=== PROVIDED PASSAGE ===

On Thu, Oct 5, 2017 at 6:48 AM Stefan Kooman <stefan@xxxxxx> wrote:
Hi,
During testing (mimicking BGP / port flaps) on our cluster we are able
to trigger a "_committed_osd_maps shutdown OSD via async signal" on the
the affected OSD servers in that datacenter (OSDs in that DC become
intermittent isolated from their peers). Result is that all OSD
processes stop. Is this a bug or a feature? I.e. is there a "flap"
detection mechanism in Ceph OSD?
If it's a bug it might be related to
http://tracker.ceph.com/issues/20174. We get similiar error message on
"12.2.0". Version "12.2.1" does not log
"-1 Fail to open
'/proc/0/cmdline' error = (2) No such file or directory
-1 received signal: Interrupt from PID: 0 task name: <unknown> UID: 0
-1 osd.21 1846 *** Got signal Interrupt ***
0 osd.21 1846 prepare_to_stop starting shutdown
-1 osd.21 1846 shutdown"

===

→ TASKS TO COMPLETE:
- 1) Transcribe the Ceph message from "On Thu, Oct" up to and including "in Ceph OSD?".
- 2) In the Ceph message, what conditions was the cluster testing meant to mimic?
The records that follow the message come from a separate, unrelated source.

=== EXERCISE DATA ===

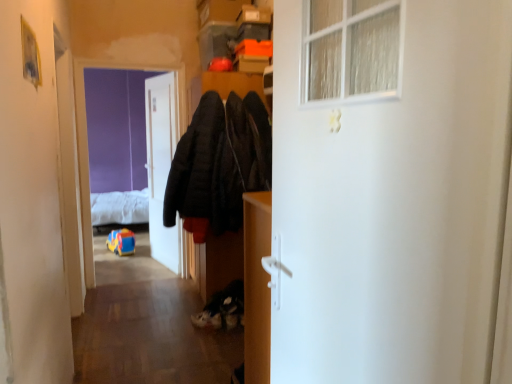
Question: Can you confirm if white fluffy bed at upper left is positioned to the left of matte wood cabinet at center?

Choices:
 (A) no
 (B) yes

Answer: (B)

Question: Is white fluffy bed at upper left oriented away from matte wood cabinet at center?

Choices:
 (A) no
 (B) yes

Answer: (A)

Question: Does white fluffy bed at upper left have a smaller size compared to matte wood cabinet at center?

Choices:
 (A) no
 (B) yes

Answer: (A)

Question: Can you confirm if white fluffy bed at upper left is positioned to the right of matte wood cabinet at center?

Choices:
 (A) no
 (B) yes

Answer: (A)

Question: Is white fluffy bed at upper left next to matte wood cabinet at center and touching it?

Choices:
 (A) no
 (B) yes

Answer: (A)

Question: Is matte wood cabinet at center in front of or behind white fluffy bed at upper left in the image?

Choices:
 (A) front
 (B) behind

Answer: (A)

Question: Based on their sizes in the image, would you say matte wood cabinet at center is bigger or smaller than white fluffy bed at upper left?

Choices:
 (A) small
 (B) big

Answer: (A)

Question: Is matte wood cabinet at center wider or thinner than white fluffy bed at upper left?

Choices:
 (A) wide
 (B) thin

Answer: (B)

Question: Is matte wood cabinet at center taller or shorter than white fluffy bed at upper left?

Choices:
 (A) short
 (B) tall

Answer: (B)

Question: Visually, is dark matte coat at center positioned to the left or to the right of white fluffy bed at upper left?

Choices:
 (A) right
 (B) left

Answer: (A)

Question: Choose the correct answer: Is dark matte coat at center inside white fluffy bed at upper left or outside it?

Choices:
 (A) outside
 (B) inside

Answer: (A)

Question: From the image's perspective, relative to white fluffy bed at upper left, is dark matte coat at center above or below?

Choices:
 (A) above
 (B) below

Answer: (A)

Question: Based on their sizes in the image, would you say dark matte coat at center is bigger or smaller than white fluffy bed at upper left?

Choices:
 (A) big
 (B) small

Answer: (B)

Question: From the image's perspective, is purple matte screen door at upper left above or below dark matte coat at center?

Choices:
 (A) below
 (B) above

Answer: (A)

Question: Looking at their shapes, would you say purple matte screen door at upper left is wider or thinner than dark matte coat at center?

===

→ EXERCISE RESULTS:
- 1)
On Thu, Oct 5, 2017 at 6:48 AM Stefan Kooman <stefan@xxxxxx> wrote:
Hi,
During testing (mimicking BGP / port flaps) on our cluster we are able
to trigger a "_committed_osd_maps shutdown OSD via async signal" on the
the affected OSD servers in that datacenter (OSDs in that DC become
intermittent isolated from their peers). Result is that all OSD
processes stop. Is this a bug or a feature? I.e. is there a "flap"
detection mechanism in Ceph OSD?

- 2) BGP / port flaps.